"What do we want? Full equality! When do we want it? Now!" These sentiments provided a unified chant for gay-rights protesters March 1 on the south steps of the Mississippi Capitol building.
As I drove south on Interstate 55 the morning of Fondren's March for Gay Equality last week, the sky, which had been a beautiful early-morning blue, began to cloud over. I checked the weather and saw a 30-percent chance of rain beginning at 9 a.m., the time when the march was set to begin. I then thought of people who protested in the past for rights they were denied, and I remembered the stories of the civil-rights marches in 1960s Alabama and the atrocities of the raids at New York City's Stonewall Inn. Walking in Jackson in the rain seems better.
At Cups in Fondren, where the march to the Capitol was to begin, I wasn't surprised to see a police presence—10 uniformed officers, six patrol cars and two police motorcycles. About 60 people waited for the three-mile hike down State Street to begin.
Not long after, it became apparent that we were not walking anywhere. With amplification, a policeman announced that we could not walk together to the Capitol. Bob Gilchrist, who organized the march, had not secured the liability insurance required for an organized group to walk together.
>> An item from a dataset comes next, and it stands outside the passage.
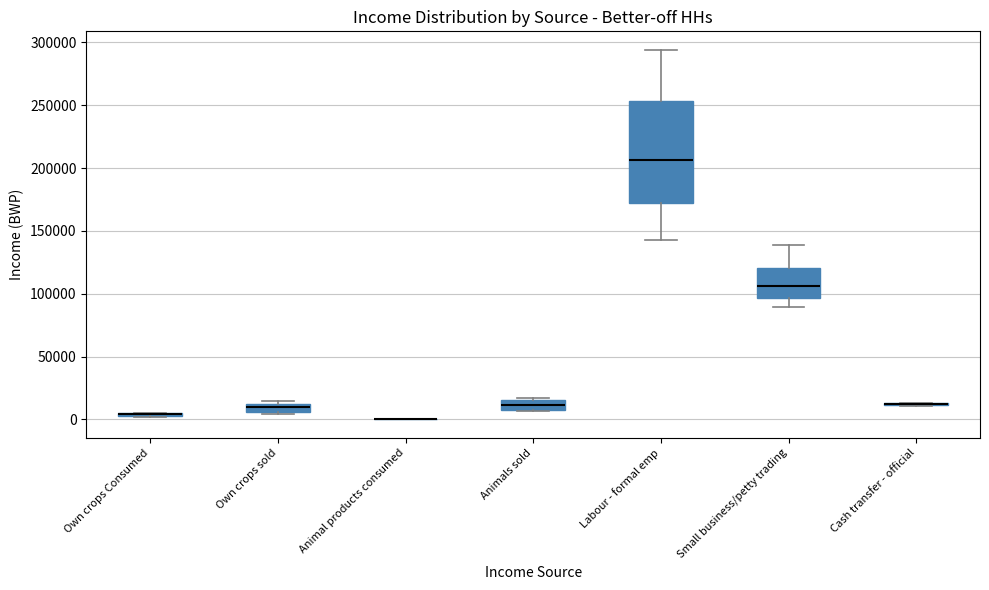

Comparing the boxes themselves (not the whiskers), which one is the tallest?

Labour - formal emp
We could drive to the Capitol and stage a protest on the south steps, but the march was off.
Later I learned that a group of seven people, after questioning officers, did make the sidewalk trek, carrying an ACLU banner, and that Gilchrist walked the designated route alone Thursday afternoon.
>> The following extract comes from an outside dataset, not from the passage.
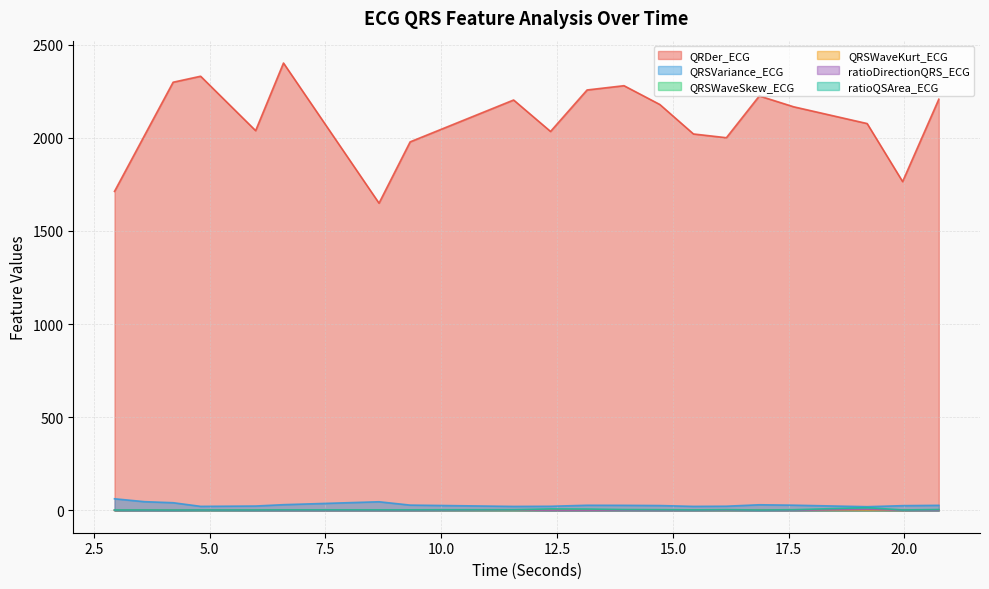

Which label corresponds to the smallest value in the chart?

3.59375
At the Capitol, amid a rather impressive media presence, Gilchrist and others led those present in chants. A desire for equality and the ability to participate fully in society—to marry—certainly emerged. Some protesters loudly cursed. I don't agree with that behavior, because professionalism and emphasis on commonality are essential in winning support.
The demonstration ended as many participants joined the second annual Mississippi AIDS Day press conference in the Capitol second-floor rotunda to implore the Legislature to find $2.5 million to finance AIDS treatment in the state. Mississippi's allocated funding for AIDS is about 10 times less than monies allocated by neighboring states.
As one of the people at AIDS Day said, "Mississippians want to live, not only survive."
In my opinion, LGBT persons everywhere have tired of institutionalized relegation to the outskirts of society, which is precisely why home-grown, grassroots protests like Fondren's March for Gay Equality are becoming more popular. Even in categorically conservative Mississippi, gays and lesbians have wearied of any "majority" having license over them. Desperately wanting marriage equality, gays and lesbians will no longer be silent and hide their feelings somewhere in the idiomatic closet. They say publicly, "I am somebody, and I deserve full equality."
Despite the fact that the march was called off, Gilchrist said he remains optimistic.
I talked to him by phone March 8, and he said that as we were speaking, he was standing with his rainbow flag outside the Hilton on County Line Road. "Newt Gingrich is at the Hilton," he said.
Gilchrist said that although he was expecting more to march last Thursday he still feels that the turnout was beautiful. He is pleased, because Jacksonians saw that "we were not silenced."